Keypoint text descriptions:
::::::::

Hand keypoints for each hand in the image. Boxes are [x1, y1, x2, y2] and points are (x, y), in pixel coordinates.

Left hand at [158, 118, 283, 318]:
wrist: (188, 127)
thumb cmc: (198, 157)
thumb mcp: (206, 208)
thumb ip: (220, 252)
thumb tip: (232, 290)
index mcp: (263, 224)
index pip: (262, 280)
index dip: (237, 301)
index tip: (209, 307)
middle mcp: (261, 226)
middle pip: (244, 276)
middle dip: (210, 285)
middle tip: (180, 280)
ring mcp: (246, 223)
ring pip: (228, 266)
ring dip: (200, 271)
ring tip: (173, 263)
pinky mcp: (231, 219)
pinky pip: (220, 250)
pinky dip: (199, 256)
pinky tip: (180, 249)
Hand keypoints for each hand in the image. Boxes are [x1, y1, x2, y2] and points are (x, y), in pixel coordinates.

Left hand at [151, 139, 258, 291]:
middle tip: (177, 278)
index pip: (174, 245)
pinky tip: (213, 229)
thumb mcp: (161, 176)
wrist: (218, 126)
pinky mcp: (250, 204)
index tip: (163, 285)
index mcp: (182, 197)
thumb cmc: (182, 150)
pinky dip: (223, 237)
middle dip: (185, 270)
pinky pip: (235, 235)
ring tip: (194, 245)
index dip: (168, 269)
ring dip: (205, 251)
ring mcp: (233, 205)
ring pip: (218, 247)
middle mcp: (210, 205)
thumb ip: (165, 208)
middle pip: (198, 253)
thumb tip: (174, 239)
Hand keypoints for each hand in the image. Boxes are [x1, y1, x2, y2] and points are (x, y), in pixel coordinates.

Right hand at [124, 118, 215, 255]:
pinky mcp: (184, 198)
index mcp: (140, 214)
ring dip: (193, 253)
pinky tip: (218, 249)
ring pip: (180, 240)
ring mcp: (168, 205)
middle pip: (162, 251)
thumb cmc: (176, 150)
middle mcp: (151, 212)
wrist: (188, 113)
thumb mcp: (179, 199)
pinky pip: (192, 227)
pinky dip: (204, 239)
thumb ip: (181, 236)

::::::::

§ **EXERCISE DIRECTIONS**: All that belongs in the answer is the lines from the start of the entries above through the line containing "thumb tip: (174, 239)", each given exactly.

§ **WORKED SOLUTION**:
Hand keypoints for each hand in the image. Boxes are [x1, y1, x2, y2] and points are (x, y), in pixel coordinates.

Left hand at [158, 118, 283, 318]:
wrist: (188, 127)
thumb cmc: (198, 157)
thumb mcp: (206, 208)
thumb ip: (220, 252)
thumb tip: (232, 290)
index mcp: (263, 224)
index pip: (262, 280)
index dip: (237, 301)
index tip: (209, 307)
middle mcp: (261, 226)
middle pip: (244, 276)
middle dip: (210, 285)
middle tip: (180, 280)
ring mcp: (246, 223)
ring pip: (228, 266)
ring dip: (200, 271)
ring tip: (173, 263)
pinky mcp: (231, 219)
pinky pip: (220, 250)
pinky dip: (199, 256)
pinky tip: (180, 249)
Hand keypoints for each hand in the image. Boxes are [x1, y1, x2, y2] and points are (x, y), in pixel coordinates.

Left hand at [151, 139, 258, 291]:
middle tip: (177, 278)
index pip: (174, 245)
pinky tip: (213, 229)
thumb mcp: (161, 176)
wrist: (218, 126)
pinky mcp: (250, 204)
index tip: (163, 285)
index mcp: (182, 197)
thumb cmc: (182, 150)
pinky dip: (223, 237)
middle dip: (185, 270)
pinky pip: (235, 235)
ring tip: (194, 245)
index dip: (168, 269)
ring dip: (205, 251)
ring mcp: (233, 205)
ring pip: (218, 247)
middle mcp: (210, 205)
thumb ip: (165, 208)
middle pip: (198, 253)
thumb tip: (174, 239)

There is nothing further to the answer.